Battle of the Leyte Gulf

He commanded the 2nd Fleet and thus the largest Japanese unit (5 battleships, 12 cruisers, 13 destroyers) in the battle in the Gulf of Leyte when he wanted to attack the US landing forces in the Gulf of Leyte . He lost two cruisers in the battle of the Sibuyan Sea to American submarines and the Musashi to air raids. In the Battle of Samar he surprised an American fleet of six escort carriers, three destroyers and four escort destroyers . Kurita's ships sank the carrier USS Gambier Bay (CVE-73) , two destroyers, and a destroyer escort. Almost all of the other US ships in the battle were damaged. Kurita herself lost three more heavy cruisers and called off the attack. When his fleet returned to Japan after heavy air raids and further ship losses, only the battleship Yamato was operational. He was heavily criticized in Japan for not fighting to the death. After returning to Japan, Kurita Takeo was relieved of his command in December and was appointed commander of the Navy Academy.

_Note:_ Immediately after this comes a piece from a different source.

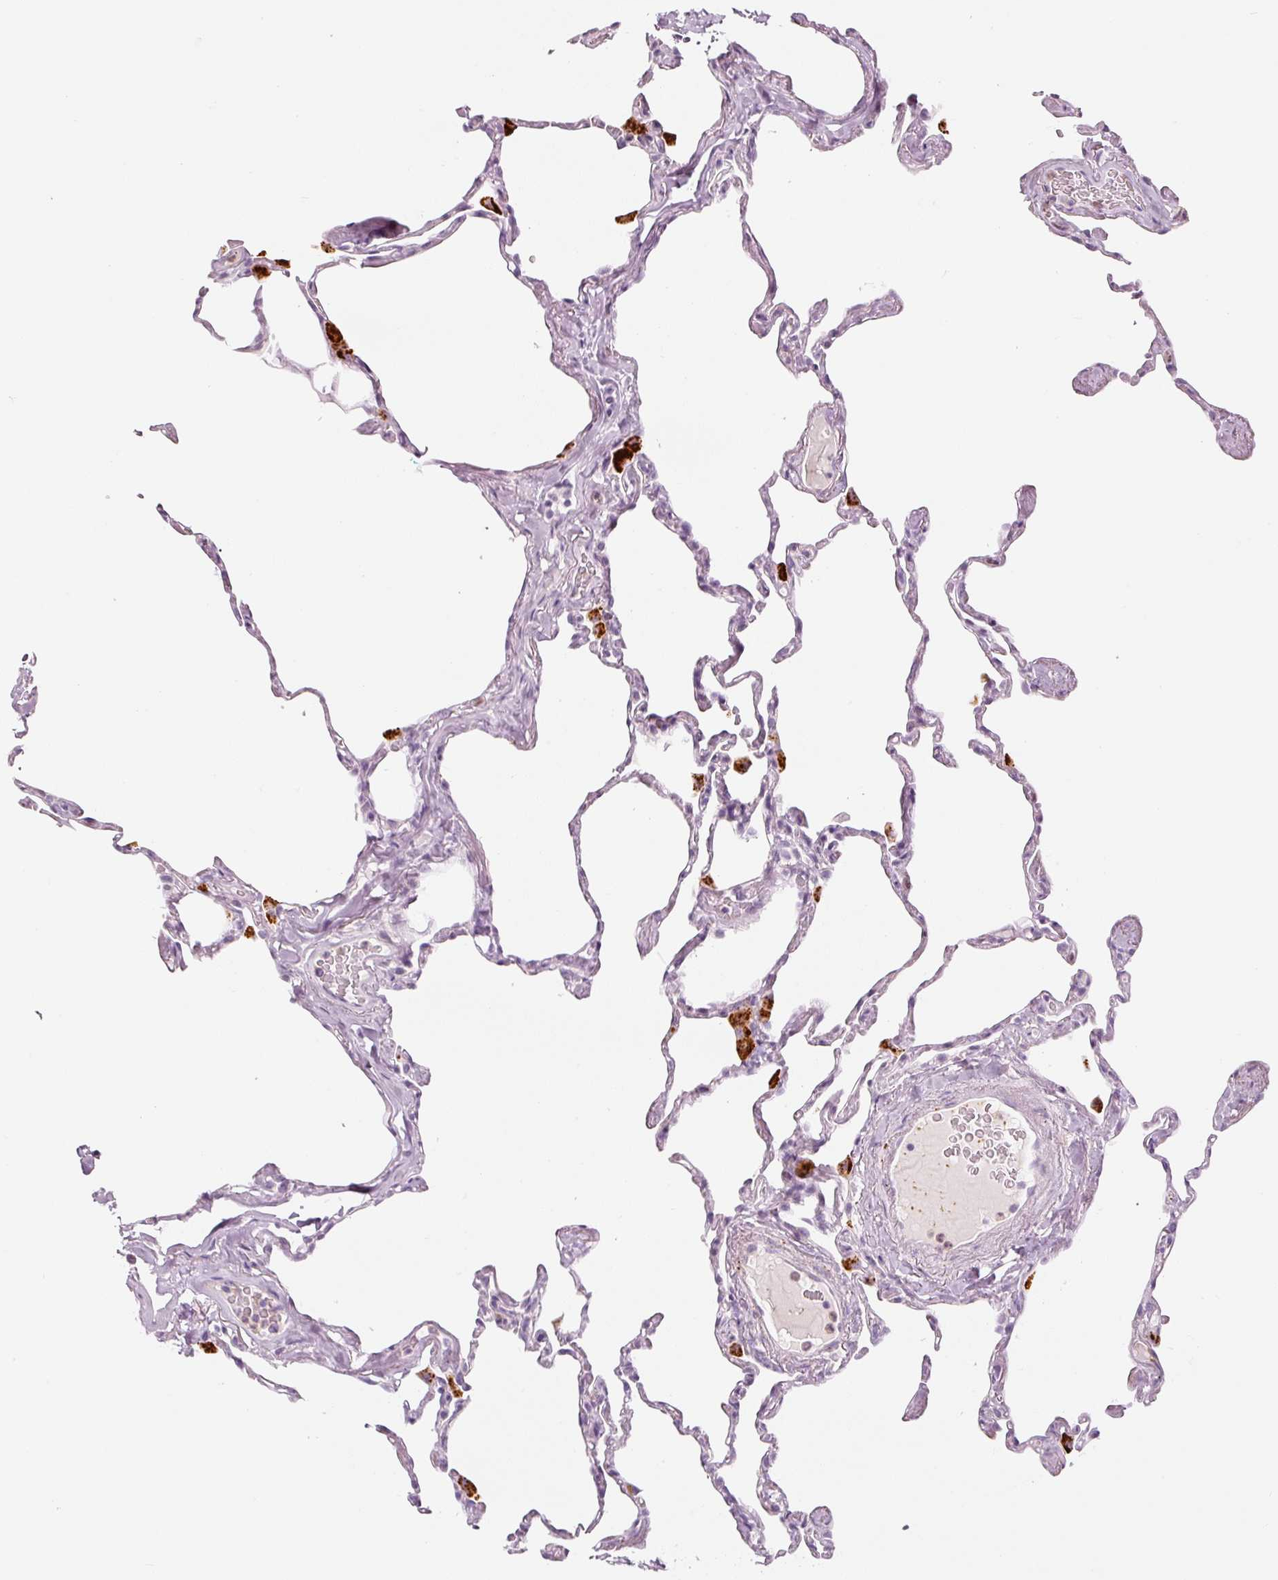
{"staining": {"intensity": "negative", "quantity": "none", "location": "none"}, "tissue": "lung", "cell_type": "Alveolar cells", "image_type": "normal", "snomed": [{"axis": "morphology", "description": "Normal tissue, NOS"}, {"axis": "topography", "description": "Lung"}], "caption": "This is a histopathology image of IHC staining of normal lung, which shows no positivity in alveolar cells. The staining was performed using DAB (3,3'-diaminobenzidine) to visualize the protein expression in brown, while the nuclei were stained in blue with hematoxylin (Magnification: 20x).", "gene": "LECT2", "patient": {"sex": "male", "age": 65}}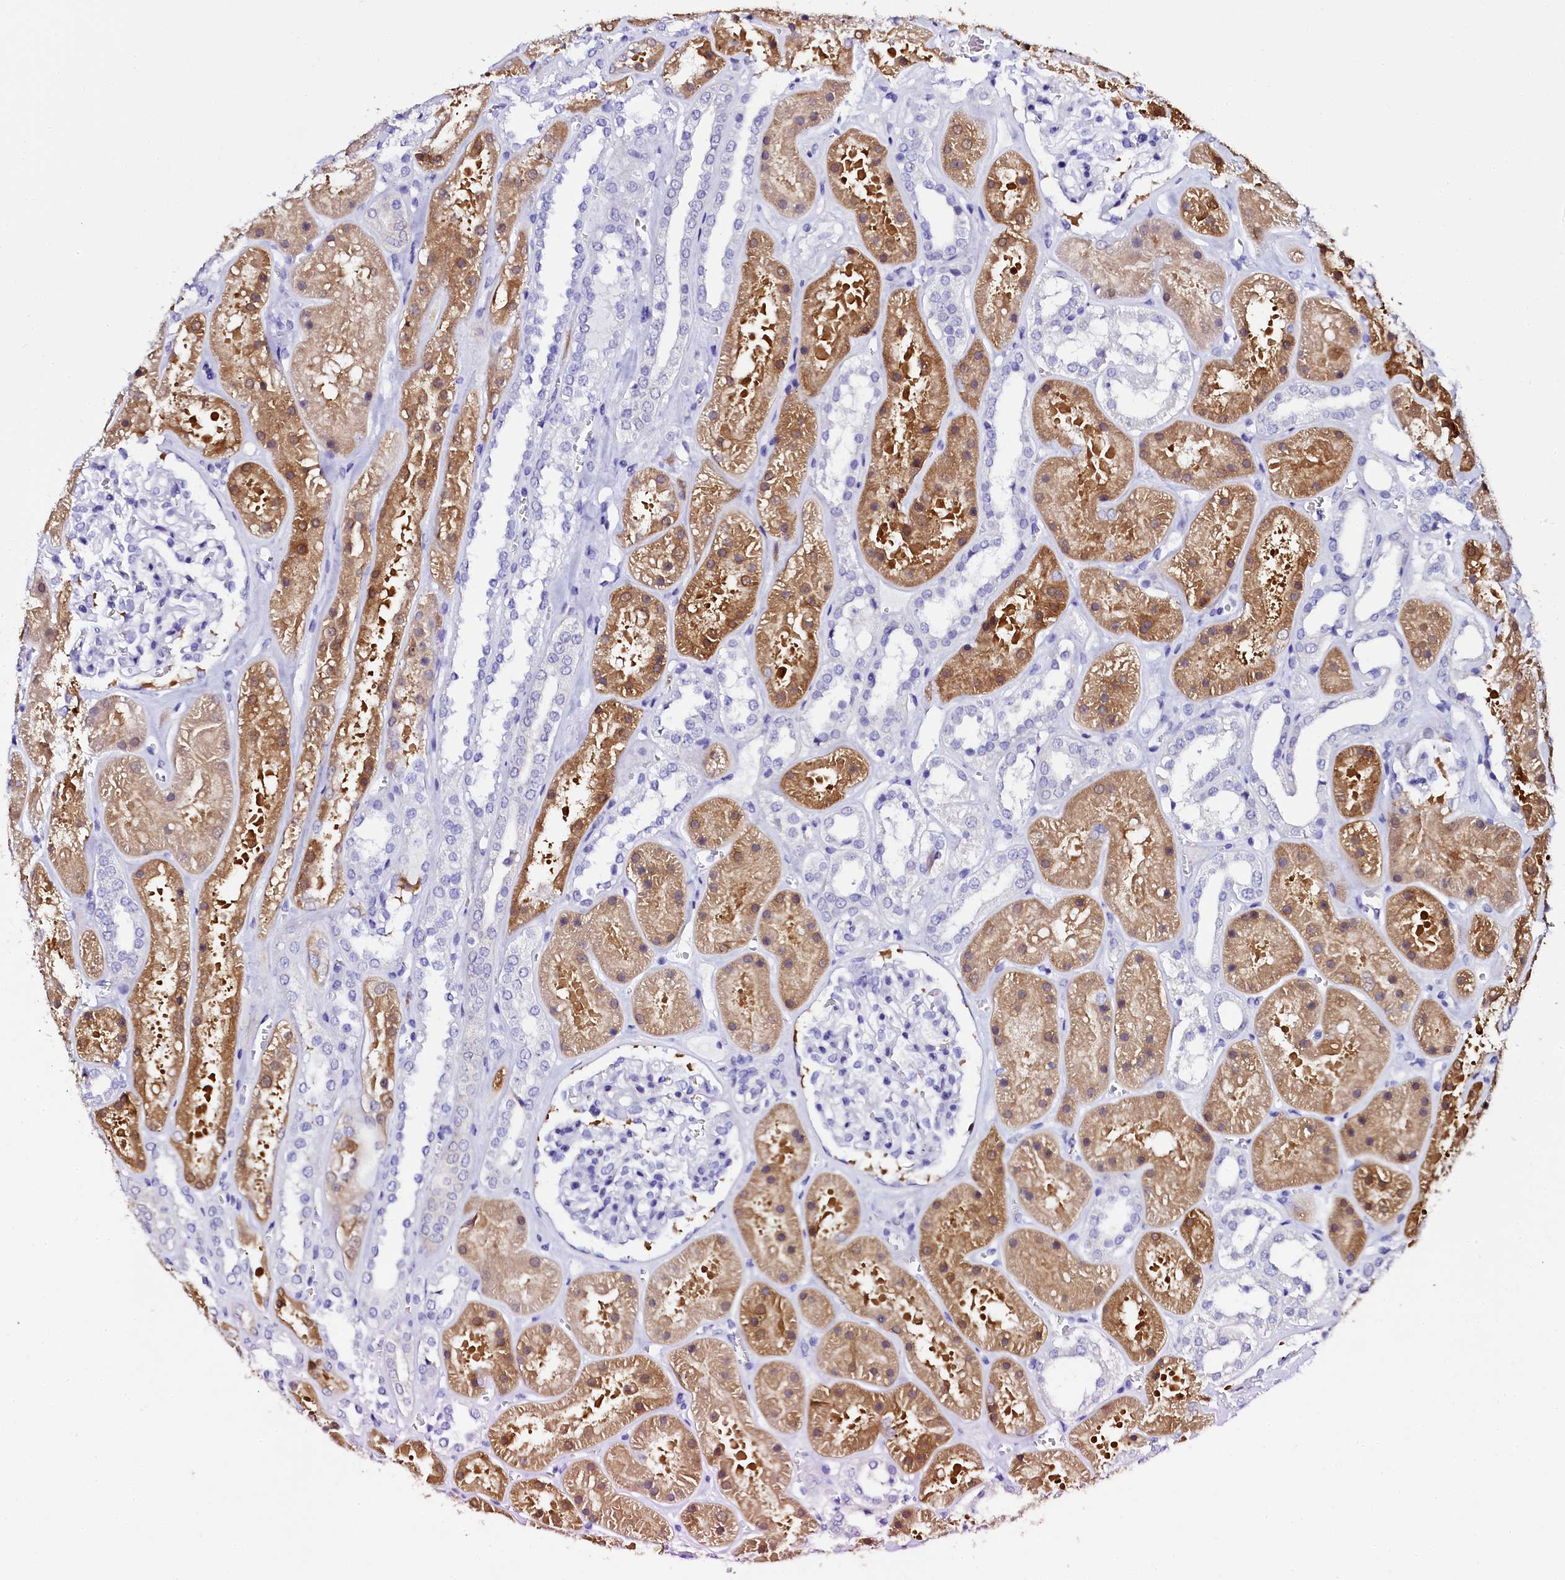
{"staining": {"intensity": "negative", "quantity": "none", "location": "none"}, "tissue": "kidney", "cell_type": "Cells in glomeruli", "image_type": "normal", "snomed": [{"axis": "morphology", "description": "Normal tissue, NOS"}, {"axis": "topography", "description": "Kidney"}], "caption": "High power microscopy histopathology image of an IHC micrograph of benign kidney, revealing no significant positivity in cells in glomeruli. Nuclei are stained in blue.", "gene": "SORD", "patient": {"sex": "female", "age": 41}}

In a brief interview with a journalist in 1954, he stated that he made a mistake at Leyte by turning away from the enemy and not continuing the fight. Kurita only spoke late about his actions at Leyte. He told a former Naval Academy student and biographer, Jiro Ooka, that he pulled the fleet out of battle because he did not believe in wasting his men's lives after believing the war was lost.